Geology plays an important role in the success or failure of a core-drilling program. Many times, due to lack of geological information, the designed drilling system – the drilling rig capacity, mud pump capacity, type of core barrels, selection of casing point, type of bits, selection and properties of drilling mud – and the operational drilling parameters – weight on bit (WOB), rotation per minute (RPM), mud weight, borehole cleaning rate or drilling fluid circulation rate – do not fulfill the desired objective, resulting in various geological and geotechnical problems.
Examples of such problems include reduced recovery of cores, core washing, core fracturing, borehole caving, borehole deviation, drill rod sticking, blow out, wear and tear on drill bits, circulation loss or flooding of borehole by formation ground water, etc. With proper understanding of the geology of the area under investigation, however, such geological and geotechnical problems can be avoided and minimized.
Many factors are responsible for good core recovery. Among these, two factors can be broadly classified. The first factor is geological; that is, involving stratigraphy, lithology, rock mechanics, structure, ground water, mineralogy, rock mass composition and weathering. The second one is geotechnical; that is, involving the appropriate rig, core barrel, coring bits, type of drilling fluids, weight on bit (WOB), revolutions per minute (RPM), and borehole-cleaning drilling fluid pressure.

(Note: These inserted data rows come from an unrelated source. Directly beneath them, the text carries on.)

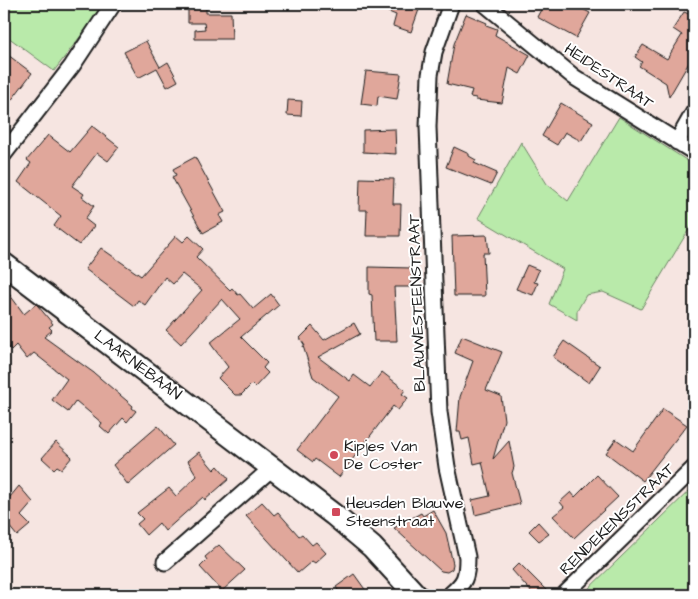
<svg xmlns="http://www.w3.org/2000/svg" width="698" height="599" viewBox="0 0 698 599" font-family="'Architects Daughter',sans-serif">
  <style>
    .green { fill: #b9eaaa; stroke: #6a8363 }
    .building { fill: #e0a79b; stroke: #1c1c1c }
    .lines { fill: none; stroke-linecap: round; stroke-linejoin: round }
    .street-casing { stroke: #1c1c1c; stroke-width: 19 }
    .secondary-casing { stroke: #1c1c1c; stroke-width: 25 }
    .street { stroke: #fff; stroke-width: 15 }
    .secondary { stroke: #fff; stroke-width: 21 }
    .poi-dot { fill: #d1495b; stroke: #fff; stroke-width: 2 }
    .labels { text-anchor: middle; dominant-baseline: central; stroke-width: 4; stroke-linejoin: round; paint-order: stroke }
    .street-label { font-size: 16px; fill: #1c1c1c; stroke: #fff }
    .poi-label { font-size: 16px; fill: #1c1c1c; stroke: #fff; text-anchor: start }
  </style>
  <rect width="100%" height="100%" fill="#f6e5e1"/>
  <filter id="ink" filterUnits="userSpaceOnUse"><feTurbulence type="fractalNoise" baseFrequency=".02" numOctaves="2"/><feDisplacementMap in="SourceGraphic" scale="10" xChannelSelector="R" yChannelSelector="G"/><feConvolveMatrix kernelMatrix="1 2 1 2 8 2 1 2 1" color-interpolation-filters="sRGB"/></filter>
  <g filter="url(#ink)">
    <path class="green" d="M4,4H105L54,71L4,34Z
      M619,117L694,165V221L641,309L603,292L586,295L577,311V320L549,304L563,269L478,218L521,142L547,184L568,201Z
      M694,486V595H582Z"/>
    <path class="building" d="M188,4H206V13H231L232,39H195V30L205,29L204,23H188Z
      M369,4H421L411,32L393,26L396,15Z
      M544,4H573L590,13L576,38L537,17Z
      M684,12L694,16V54L669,97L666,83L639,66L642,62L635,57L643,45L667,59L682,35L673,29Z
      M466,14L487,23L486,25L497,29L495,35L530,55L520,74L509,68L502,103L476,100V98L470,97L472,90L447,84L454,44Z
      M146,41L160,67L168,62L178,81L167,87L157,68L138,78L124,52Z
      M4,52L32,73L4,110Z
      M366,71L401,74L397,99L378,96L377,106L361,104Z
      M288,100L302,101L301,116L287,115Z
      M561,103L593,122L581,141L565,132L557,145L542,136Z
      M92,126L119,147L108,161L97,153L72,186L84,194L82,197L94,206L85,219L94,226L79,245L54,226L61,216L18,182L31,163L27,160L48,135L70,152Z
      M395,129L396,154L363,152V130Z
      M454,147L469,154V156L476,160L474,163L497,173L491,185L446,167Z
      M195,157L225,212L219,215L223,222L203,233L172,177L176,175L173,169Z
      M360,178L394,179L393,204H401L400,236H366L367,210H359Z
      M487,235L489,253H483L485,296H454L452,236Z
      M176,236L183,242L189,236L203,249L196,257L230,290L232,288L238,295L240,294L253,309L271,294L279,305L241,337L267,363L263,368L268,373L255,387L252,384L241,395H235L218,378L228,367L210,343L240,319L222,299L181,344L166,330L202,290L182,274L173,284L165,277L145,305L138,300L134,306L85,269L101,248L141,276Z
      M527,265L539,270L534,282L538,283L533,295L516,289Z
      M369,267L412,268L411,287H394L397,341H374L372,295L369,294Z
      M4,287L24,314L36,304L38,306L53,324L49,327L52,330L44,337L94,373L133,406L132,408L136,411L127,422L123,418L109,434L100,426L102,423L76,401L68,412L52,400L67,379L34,353L27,359L16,345L11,350L4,341Z
      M354,323L360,334L318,357L350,381L354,375L370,387L382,372L405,390L402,394L408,398L398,410L393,406L339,477L315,459L313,462L297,450L338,396L313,377L303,346H305L300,338L312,326L324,340Z
      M462,336L502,352L486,390L501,396L504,420L493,459L509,441L514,467L512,473L520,504L475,515L472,500L490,496L482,462L474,464L469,438L462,440L460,432H457L460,397L473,361L455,353Z
      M564,341L600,366L589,383L553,357Z
      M663,409L687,425L643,481L606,453L616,439L633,451Z
      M158,426L174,445L128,485L113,465Z
      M56,442L72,457L62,469L57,466L54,469L42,458Z
      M199,452L214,470L218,466L229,479L205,500L203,497L165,531L159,523L146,535L137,524L143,519L137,513L169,488L176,496L197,476L188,461Z
      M597,475L618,497L574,538L553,516L564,507L560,502L571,492L575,497Z
      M19,486L33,502L21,516L30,525L17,536L4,520V492L10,497Z
      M262,502L274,515L278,512L299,536L302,534L312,545L316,542L326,553L315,563L312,561L298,573L246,516Z
      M433,510L446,533L453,564L452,569L447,572L441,571L394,528L421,513L423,516Z
      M538,522L549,534L539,541L529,531Z
      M219,545L245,570L222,591L200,567L207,560L205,557Z
      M519,563L551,595H534L512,570Z
      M354,574L369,595H341L336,587Z"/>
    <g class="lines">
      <g class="street-casing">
        <path id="street" d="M485,4L574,77L694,152
          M677,142L694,112
          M4,154L72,66L113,4
          M165,562L272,468
          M450,595C465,582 467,578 467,557L447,467L439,412L428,127L430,75L434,52L451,4
          M564,595L694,468"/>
      </g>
      <g class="secondary-casing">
        <path id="secondary" d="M4,264L334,515L372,547L416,595"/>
      </g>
      <use href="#street" class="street"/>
      <use href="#secondary" class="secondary"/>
    </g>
  </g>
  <g class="poi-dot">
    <circle cx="334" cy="455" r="5"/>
    <rect x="331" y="507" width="10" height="10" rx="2.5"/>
  </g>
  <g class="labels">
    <g class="street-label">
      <text transform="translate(609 76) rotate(34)">HEIDESTRAAT</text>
      <text transform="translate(417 303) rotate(-92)">BLAUWESTEENSTRAAT</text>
      <text transform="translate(138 365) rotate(37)">LAARNEBAAN</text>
      <text transform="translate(617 519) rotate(-44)">RENDEKENSSTRAAT</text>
    </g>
    <g class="poi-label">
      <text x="344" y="446">Kipjes Van<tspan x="344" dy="18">De Coster</tspan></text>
      <text x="346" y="503">Heusden Blauwe<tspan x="346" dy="18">Steenstraat</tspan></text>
    </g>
  </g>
  <rect width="698" height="599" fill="none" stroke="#fff" stroke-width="20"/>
  <rect x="10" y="10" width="678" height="579" fill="none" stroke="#1c1c1c" stroke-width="2" filter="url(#ink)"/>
</svg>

The geotechnical factor is intrinsically dependant on the geological factor. Core exploration drilling experience shows that utilizing and integrating geological information while designing a drilling system and program is useful to optimize drilling. Doing so helps achieve the desired core recovery to be used in core study, testing and various geotechnical projects, like foundation evaluation and selection, as well as tunnel, underground cavern and shaft-site evaluations and their design and development.
The basic objective of core drilling in geotechnical work is to document, classify and analyze the rock mass conditions in terms of their suitability for various geotechnical projects as described above. Among the various rock mass classifications, rock mass rating (RMR) system, Q-system and rock quality designation (RQD) are useful and commonly utilized methods in geotechnical work.
The RMR system uses six parameters to classify a rock mass. These are uniaxial compressive strength, rock-quality designation (RQD), spacing of discontinuities, condition of discontinuities, ground water conditions, and orientation of discontinuities.
The Q-system classifies a rock mass using six parameters – rock-quality designation (RQD), joint set number, joint roughness, joint alteration, water inflow and stress reduction factor (SRF). The RQD was proposed by Deere as a measure for the degree of jointing or block size, for use with NX-size core (2.15 in.). The RQD measurement is one of the common parameters determined during the logging of borehole cores in any geotechnical investigation program. It helps ensure the maximum core recovery so that the presence and extent of weak parts, such as weathered zones, faults, shear zones, shale or clay layers, etc., can be determined, and appropriate measures can be taken to improve it, as per rock mass classifications.
This article presents a routinely utilized approach in core-drilling work as a case study from one of Maheshwari Mining Pvt. Ltd.’s geotechnical exploration projects.
Geotechnical Core Exploration: Vizag Cavern Project, Visakhapatnam, IndiaThe objective of this project was to conduct horizontal core drilling for geotechnical investigation. The cores were to be used for a petrograhic study, like lithology, rock-quality designation (RQD), joints and other discontinuities, and carry out tests to determine the geo-engineering and geo-structural properties of rocks like uniaxial compressive strength, tensile strength, triaxial shear test, specific gravity, bulk density, water absorption, porosity, etc. The results were to be used in the cost-efficient development of Vizag cavern, and also to design appropriate rock support measures during cavern work.
The borehole depth and size were 164 feet and HW size, respectively. For designing a suitable drilling program, the site was visited to obtain the geological information. Here, the lithology consists of khondalite suite rock, comprised of garnetiferous quartzo-feldspathic gneisses. This rock has higher hardness and uniaxial compressive strength (UCS). It is of higher abrasive grade due to the presence of quartz, garnet and coarse grain size.
Based on this geological information, the firm decided to use a GD 48 rig with a double-tube core barrel (HWT). As rock was hard and self-supported, there was not any specific requirement for casing. Here, higher hardness and UCS with higher rock abrasiveness favored the use of impregnated bits with harder and abrasion resistance matrix. The life of a bit, in general, was 262 feet to 328 feet of footage. The drilling fluid used was only water, and a good borehole circulation was maintained, apart from the high RPM. This helped to achieve good core recovery (98%-100%), as well as drilling production rate (average 66 ft./day).
In approaching a site’s geology and drilling system with understanding and integration, a core-drilling program can be effectively planned, operationalized and completed.